> [ACTIVITY]
Every line from the beginning of the data through the line containing "yapılmasını istediğini söylemişsin." should be reproduced exactly, and no further lines should be output.

Segment Start: EXERCISE INPUT

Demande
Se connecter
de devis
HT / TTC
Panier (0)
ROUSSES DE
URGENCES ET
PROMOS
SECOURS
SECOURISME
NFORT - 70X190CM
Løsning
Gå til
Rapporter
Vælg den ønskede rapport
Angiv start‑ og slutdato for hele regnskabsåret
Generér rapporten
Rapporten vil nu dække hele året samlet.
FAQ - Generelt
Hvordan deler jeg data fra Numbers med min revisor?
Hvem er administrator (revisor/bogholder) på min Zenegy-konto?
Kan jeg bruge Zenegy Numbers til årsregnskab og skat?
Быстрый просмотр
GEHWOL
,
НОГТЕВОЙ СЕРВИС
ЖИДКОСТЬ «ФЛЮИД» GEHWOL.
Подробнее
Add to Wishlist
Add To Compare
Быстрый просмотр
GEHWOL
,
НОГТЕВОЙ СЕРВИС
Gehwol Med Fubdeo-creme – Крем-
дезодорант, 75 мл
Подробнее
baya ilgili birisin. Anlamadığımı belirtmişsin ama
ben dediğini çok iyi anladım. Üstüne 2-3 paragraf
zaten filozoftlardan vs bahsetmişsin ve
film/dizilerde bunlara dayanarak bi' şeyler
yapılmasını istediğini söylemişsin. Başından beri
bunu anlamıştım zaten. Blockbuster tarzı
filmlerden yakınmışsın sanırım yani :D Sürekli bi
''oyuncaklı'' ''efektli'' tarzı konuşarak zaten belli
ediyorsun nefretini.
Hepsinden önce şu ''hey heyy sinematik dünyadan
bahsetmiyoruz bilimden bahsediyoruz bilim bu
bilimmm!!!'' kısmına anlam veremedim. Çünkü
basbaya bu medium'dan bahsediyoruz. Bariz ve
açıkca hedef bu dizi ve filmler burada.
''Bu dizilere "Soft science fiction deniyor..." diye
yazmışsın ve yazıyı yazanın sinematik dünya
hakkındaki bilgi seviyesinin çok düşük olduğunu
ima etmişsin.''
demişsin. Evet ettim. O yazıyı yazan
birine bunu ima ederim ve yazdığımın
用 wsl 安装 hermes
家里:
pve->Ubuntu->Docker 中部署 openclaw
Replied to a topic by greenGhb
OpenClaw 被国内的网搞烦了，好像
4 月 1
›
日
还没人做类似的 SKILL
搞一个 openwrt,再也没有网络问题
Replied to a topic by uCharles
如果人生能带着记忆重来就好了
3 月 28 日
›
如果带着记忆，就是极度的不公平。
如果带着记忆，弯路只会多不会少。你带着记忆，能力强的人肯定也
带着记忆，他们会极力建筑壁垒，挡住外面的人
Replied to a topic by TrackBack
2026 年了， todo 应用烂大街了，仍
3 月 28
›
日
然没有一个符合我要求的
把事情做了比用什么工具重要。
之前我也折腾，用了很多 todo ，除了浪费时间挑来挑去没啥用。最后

Segment End: EXERCISE INPUT

> [RESPONSE]
Demande
Se connecter
de devis
HT / TTC
Panier (0)
ROUSSES DE
URGENCES ET
PROMOS
SECOURS
SECOURISME
NFORT - 70X190CM
Løsning
Gå til
Rapporter
Vælg den ønskede rapport
Angiv start‑ og slutdato for hele regnskabsåret
Generér rapporten
Rapporten vil nu dække hele året samlet.
FAQ - Generelt
Hvordan deler jeg data fra Numbers med min revisor?
Hvem er administrator (revisor/bogholder) på min Zenegy-konto?
Kan jeg bruge Zenegy Numbers til årsregnskab og skat?
Быстрый просмотр
GEHWOL
,
НОГТЕВОЙ СЕРВИС
ЖИДКОСТЬ «ФЛЮИД» GEHWOL.
Подробнее
Add to Wishlist
Add To Compare
Быстрый просмотр
GEHWOL
,
НОГТЕВОЙ СЕРВИС
Gehwol Med Fubdeo-creme – Крем-
дезодорант, 75 мл
Подробнее
baya ilgili birisin. Anlamadığımı belirtmişsin ama
ben dediğini çok iyi anladım. Üstüne 2-3 paragraf
zaten filozoftlardan vs bahsetmişsin ve
film/dizilerde bunlara dayanarak bi' şeyler
yapılmasını istediğini söylemişsin. Başından beri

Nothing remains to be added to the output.